What is needed:
Reproduce the records below word for word, starting with the line containing "What is the value" and continuing through the line containing "Reading left to", with both of those lines included. Leave the pictures out of your answer.

Short-answer chart tasks:
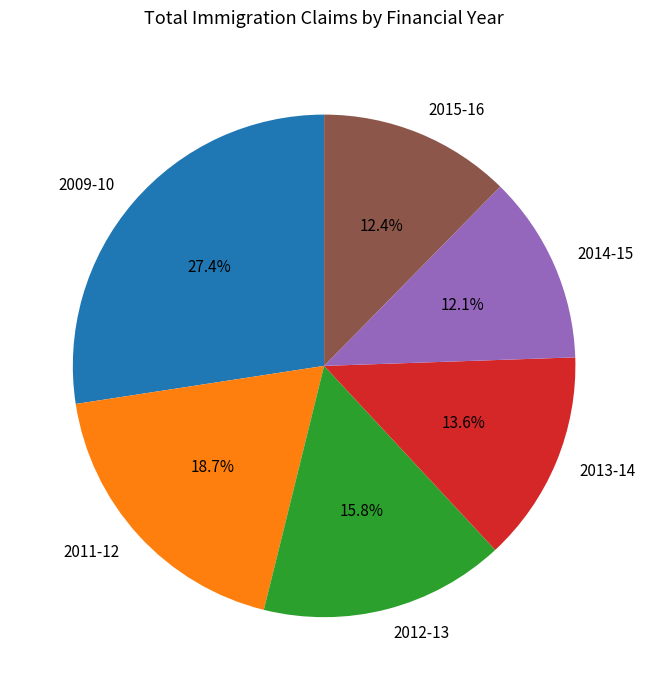

How many slices are in this pie chart?

6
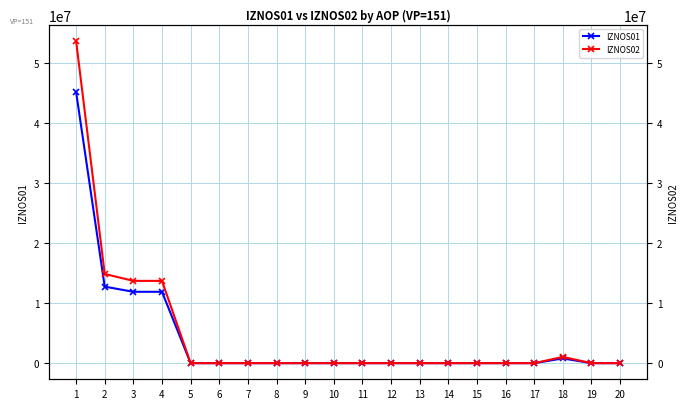

Which series has the largest total across all categories?

IZNOS02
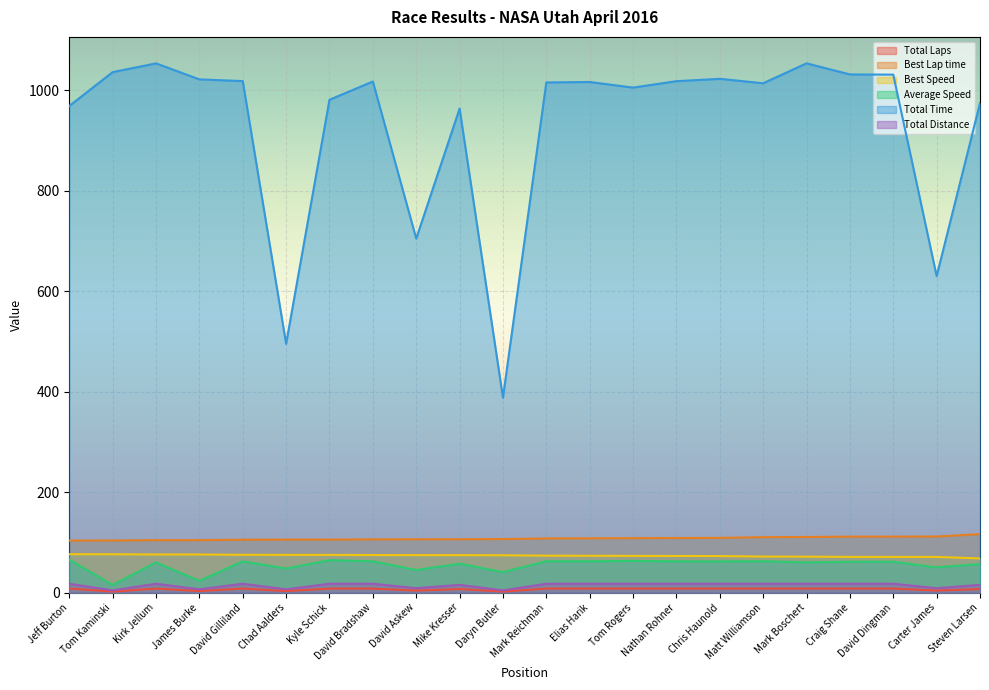

What is the value of the Total Laps point at the 2nd from the left?

2.0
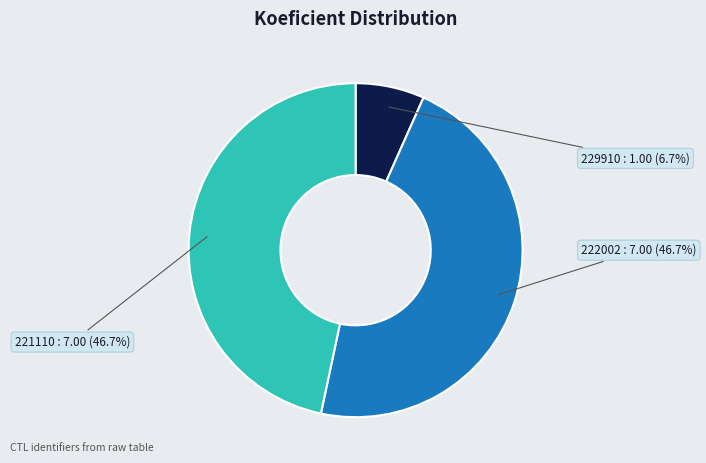

Does any single category account for the majority?

No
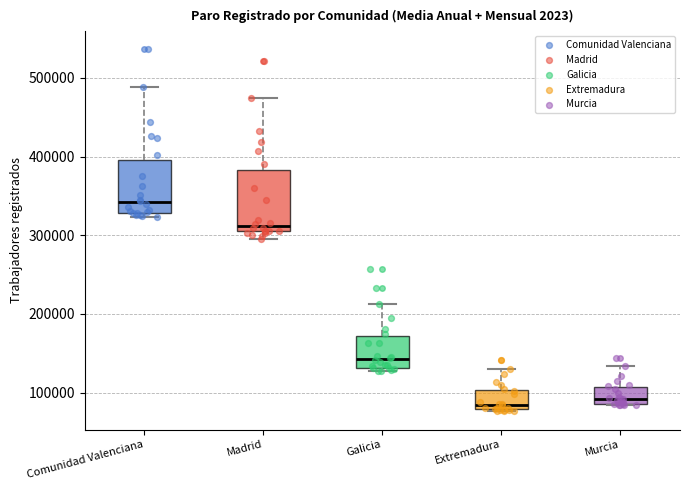

Reading left to right, transcribe this box plot: for each box, give where its median line is, the range the box spans, and where its two whiskers end, as read against the y-axis. The values are not printed on the chart, so give them approximately, as read against the axis.

Comunidad Valenciana: median 340000, box 330000 to 400000, whiskers 320000 to 490000
Madrid: median 310000 (just above the box's lower edge), box 310000 to 380000, whiskers 300000 to 480000
Galicia: median 140000, box 130000 to 170000, whiskers 130000 (just below the box's lower edge) to 210000
Extremadura: median 80000 (just above the box's lower edge), box 80000 to 100000, whiskers 80000 to 130000
Murcia: median 90000 (just above the box's lower edge), box 90000 to 110000, whiskers 80000 to 130000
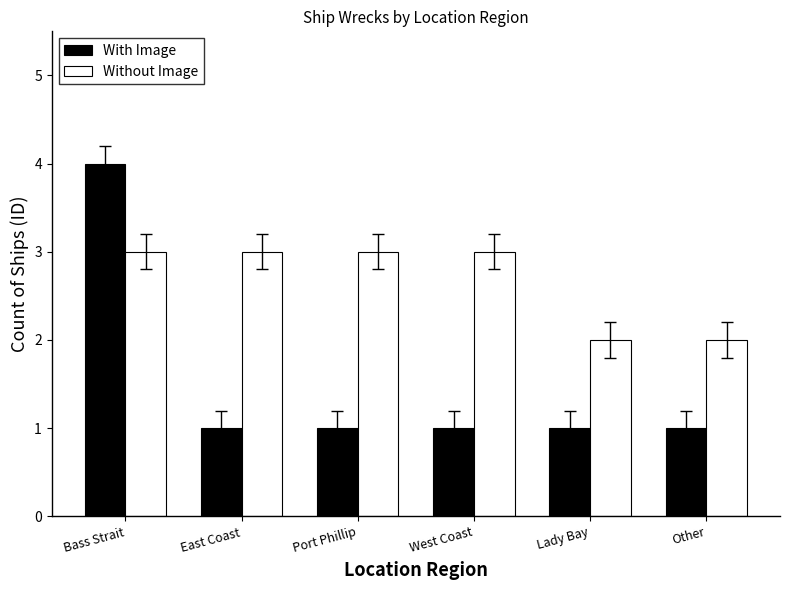

What position from the left is East Coast?

2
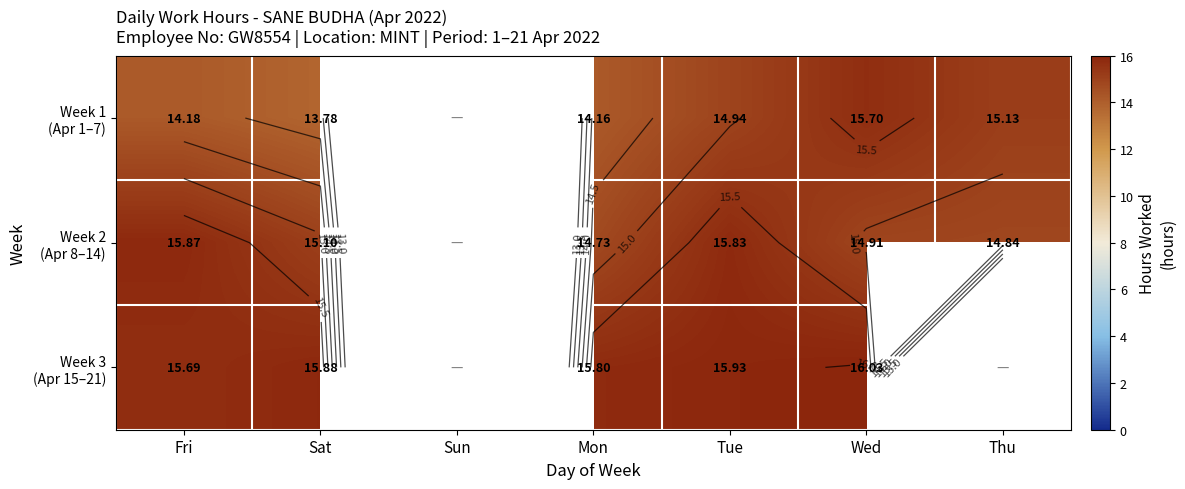

What is the difference between the maximum and minimum values in the Week 3 (Apr 15–21) series?

0.3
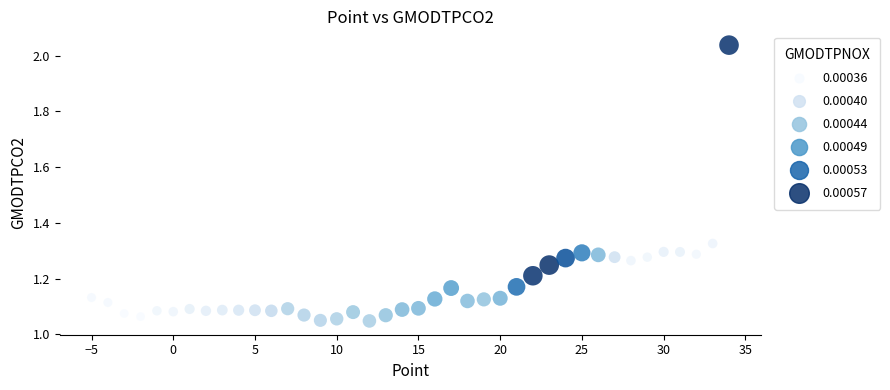

What is the range of X values (max minus min)?

39.0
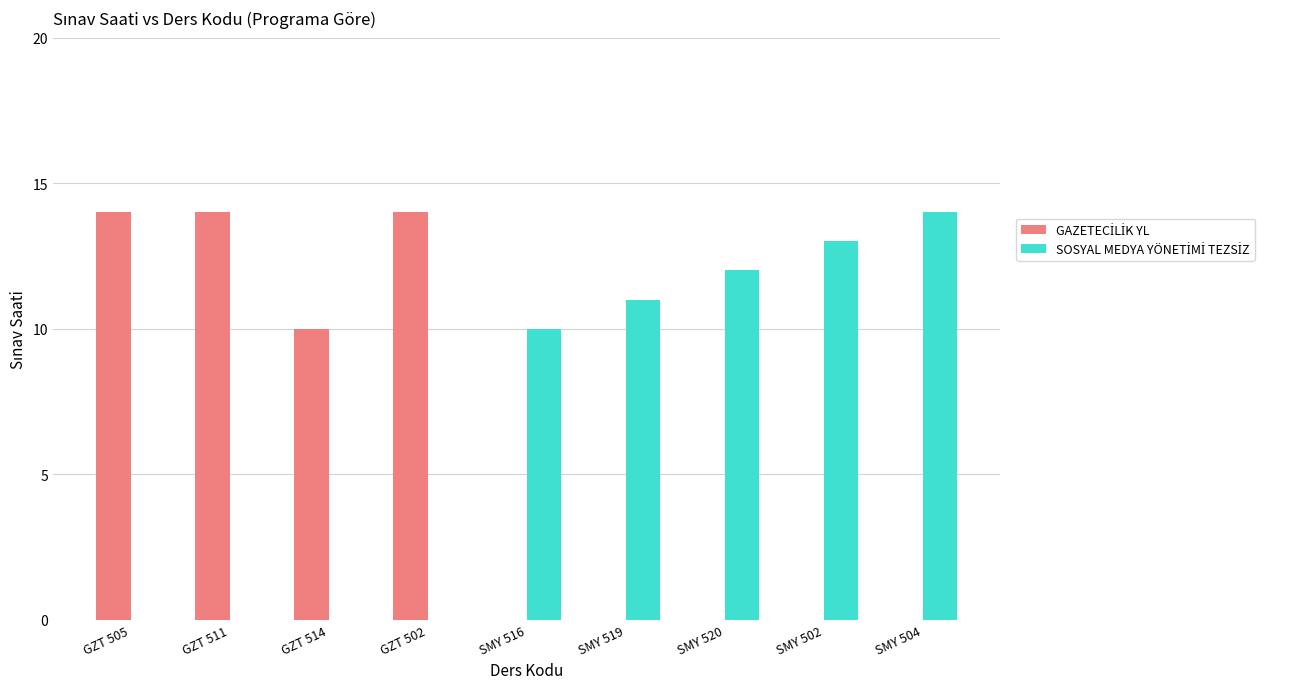

What is the total value across all series at SMY 520?

12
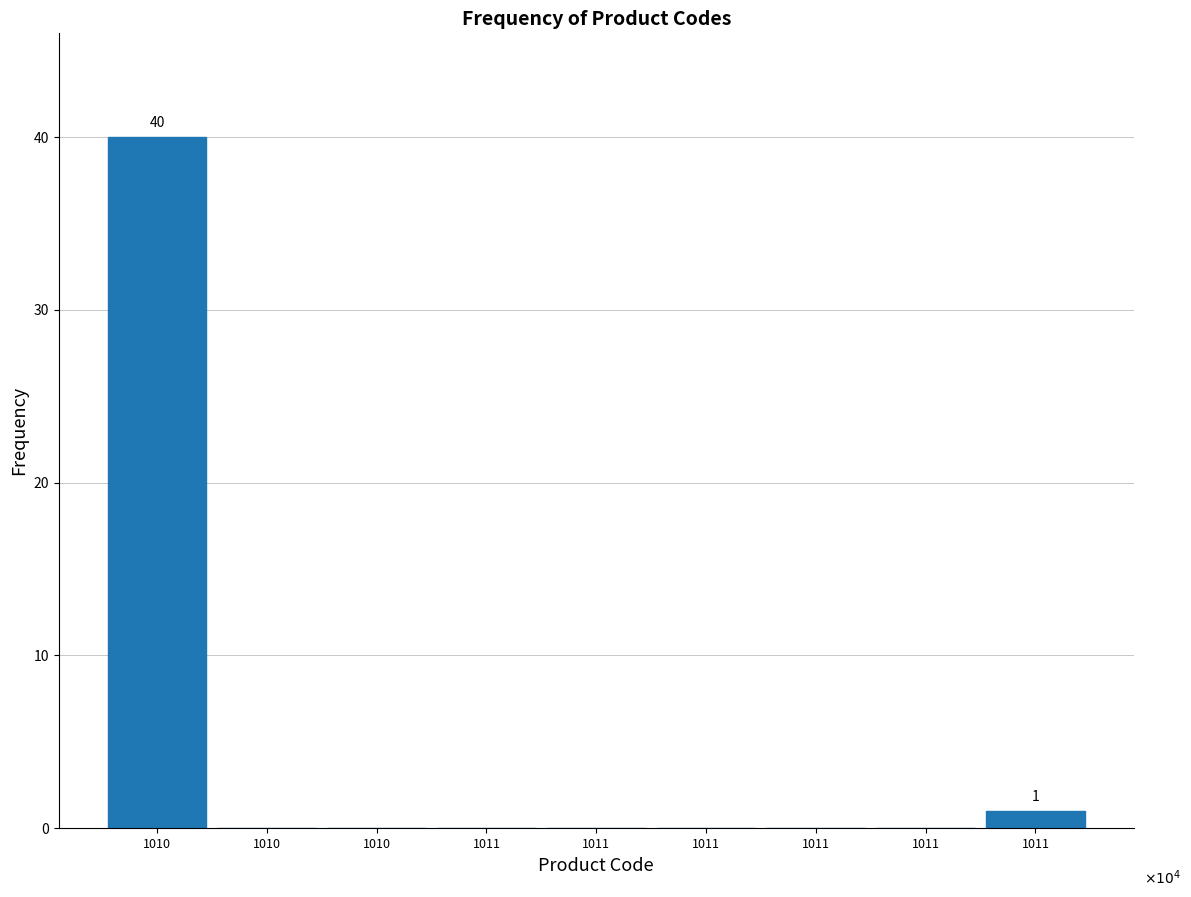

Count the number of data series in this chart.

1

Exercise result:
What is the value of the Total Laps point at the 2nd from the left?

2.0

Does any single category account for the majority?

No

Reading left to right, transcribe this box plot: for each box, give where its median line is, the range the box spans, and where its two whiskers end, as read against the y-axis. The values are not printed on the chart, so give them approximately, as read against the axis.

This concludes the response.